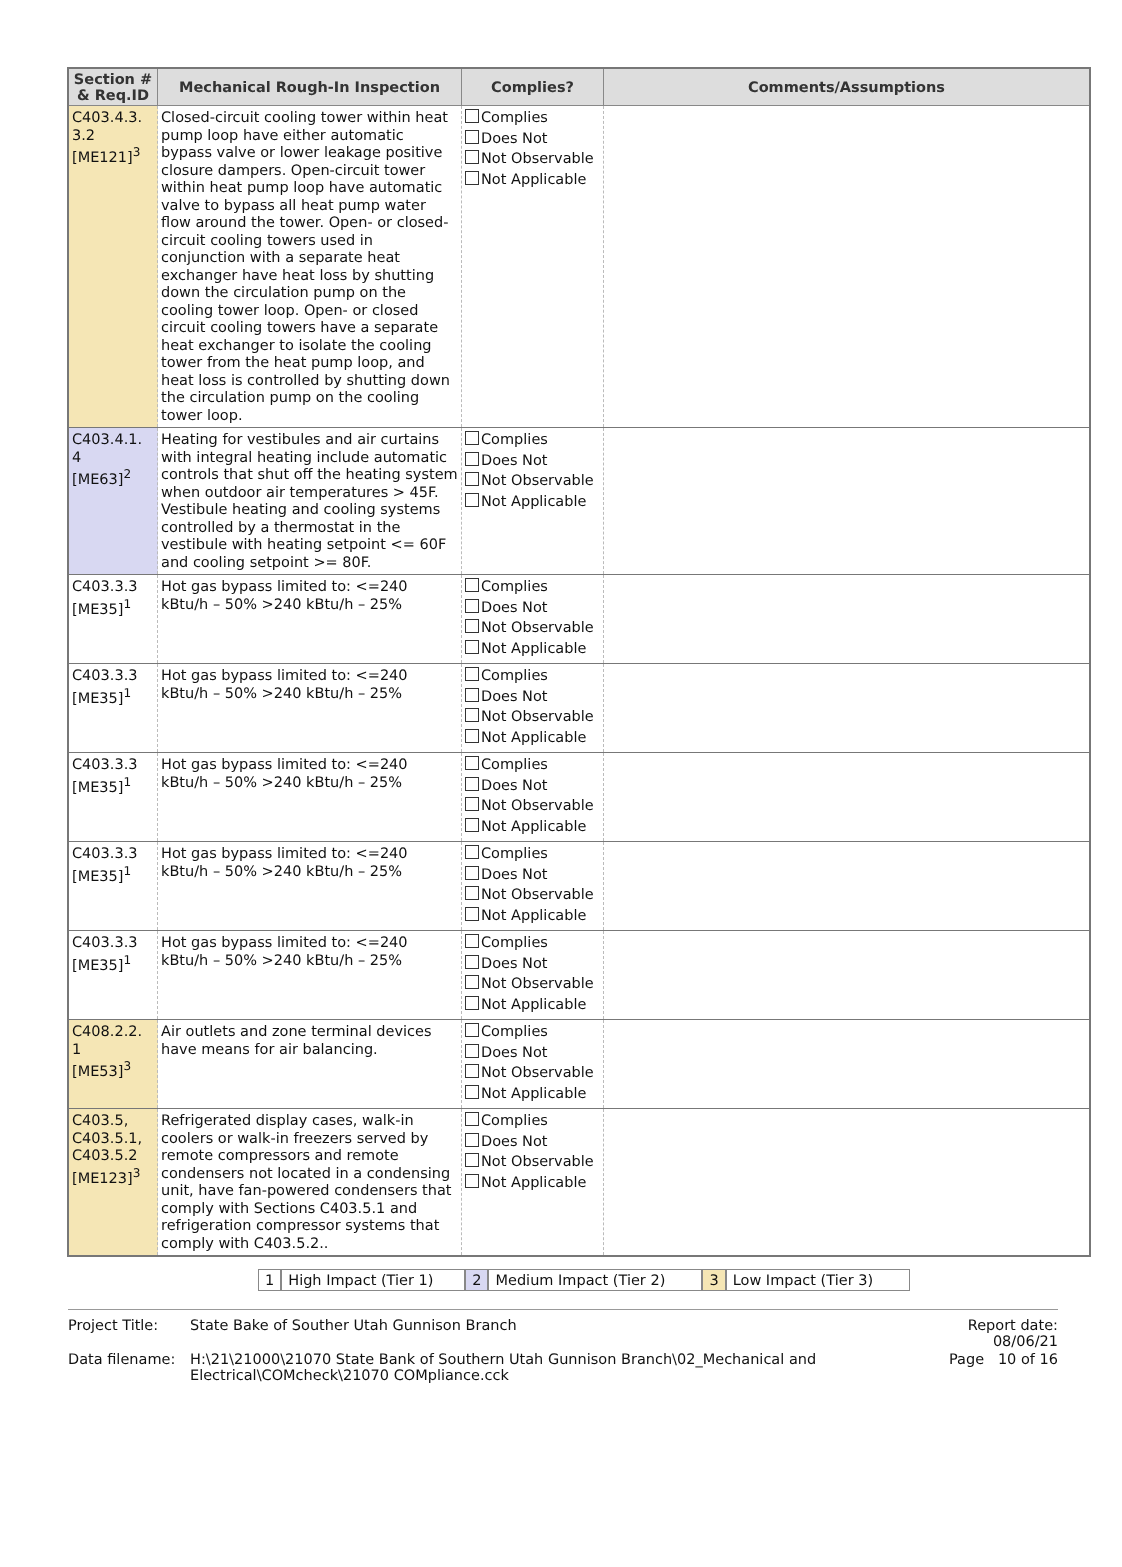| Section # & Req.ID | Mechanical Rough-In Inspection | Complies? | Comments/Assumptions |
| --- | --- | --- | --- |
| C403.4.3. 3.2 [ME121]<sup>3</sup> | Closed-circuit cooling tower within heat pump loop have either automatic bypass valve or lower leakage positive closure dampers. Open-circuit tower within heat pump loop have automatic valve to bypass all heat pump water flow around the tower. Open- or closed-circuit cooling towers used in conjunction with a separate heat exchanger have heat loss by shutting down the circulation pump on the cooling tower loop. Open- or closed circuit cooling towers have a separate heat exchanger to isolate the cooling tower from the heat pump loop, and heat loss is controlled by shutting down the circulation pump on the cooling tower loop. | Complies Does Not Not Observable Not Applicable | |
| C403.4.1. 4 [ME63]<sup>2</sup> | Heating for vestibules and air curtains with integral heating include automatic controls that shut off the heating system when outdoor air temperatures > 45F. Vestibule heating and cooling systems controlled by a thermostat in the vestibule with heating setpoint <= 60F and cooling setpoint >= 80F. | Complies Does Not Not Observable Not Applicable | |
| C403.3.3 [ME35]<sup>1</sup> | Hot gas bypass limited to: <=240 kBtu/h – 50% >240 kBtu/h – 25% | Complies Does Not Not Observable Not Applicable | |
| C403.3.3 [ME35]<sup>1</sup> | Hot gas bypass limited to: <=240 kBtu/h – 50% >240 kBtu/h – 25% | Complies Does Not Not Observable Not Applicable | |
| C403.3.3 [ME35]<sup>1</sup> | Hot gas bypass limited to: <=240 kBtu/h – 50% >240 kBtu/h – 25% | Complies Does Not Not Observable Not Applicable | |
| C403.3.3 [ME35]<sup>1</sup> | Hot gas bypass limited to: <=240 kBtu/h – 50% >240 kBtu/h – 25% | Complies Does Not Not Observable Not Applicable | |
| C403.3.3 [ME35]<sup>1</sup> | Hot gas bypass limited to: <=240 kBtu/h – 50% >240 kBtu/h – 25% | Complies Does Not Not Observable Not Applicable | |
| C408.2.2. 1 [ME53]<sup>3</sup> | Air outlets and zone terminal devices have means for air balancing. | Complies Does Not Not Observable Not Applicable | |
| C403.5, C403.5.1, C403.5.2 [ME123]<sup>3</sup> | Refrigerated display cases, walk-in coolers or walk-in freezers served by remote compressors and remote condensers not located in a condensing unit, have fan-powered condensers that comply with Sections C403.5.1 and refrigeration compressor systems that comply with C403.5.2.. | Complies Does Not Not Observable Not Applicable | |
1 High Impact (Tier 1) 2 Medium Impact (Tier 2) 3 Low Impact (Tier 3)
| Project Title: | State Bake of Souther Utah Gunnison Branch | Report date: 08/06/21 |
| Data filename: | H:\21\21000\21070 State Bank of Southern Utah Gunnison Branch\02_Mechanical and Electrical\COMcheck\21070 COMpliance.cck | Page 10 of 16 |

*-*-*

== PROBLEM REQUIREMENTS ==
Return each line of the listing that holds the word "State".

== ANSWER TO THE EXERCISE ==
| Project Title: | State Bake of Souther Utah Gunnison Branch | Report date: 08/06/21 |
| Data filename: | H:\21\21000\21070 State Bank of Southern Utah Gunnison Branch\02_Mechanical and Electrical\COMcheck\21070 COMpliance.cck | Page 10 of 16 |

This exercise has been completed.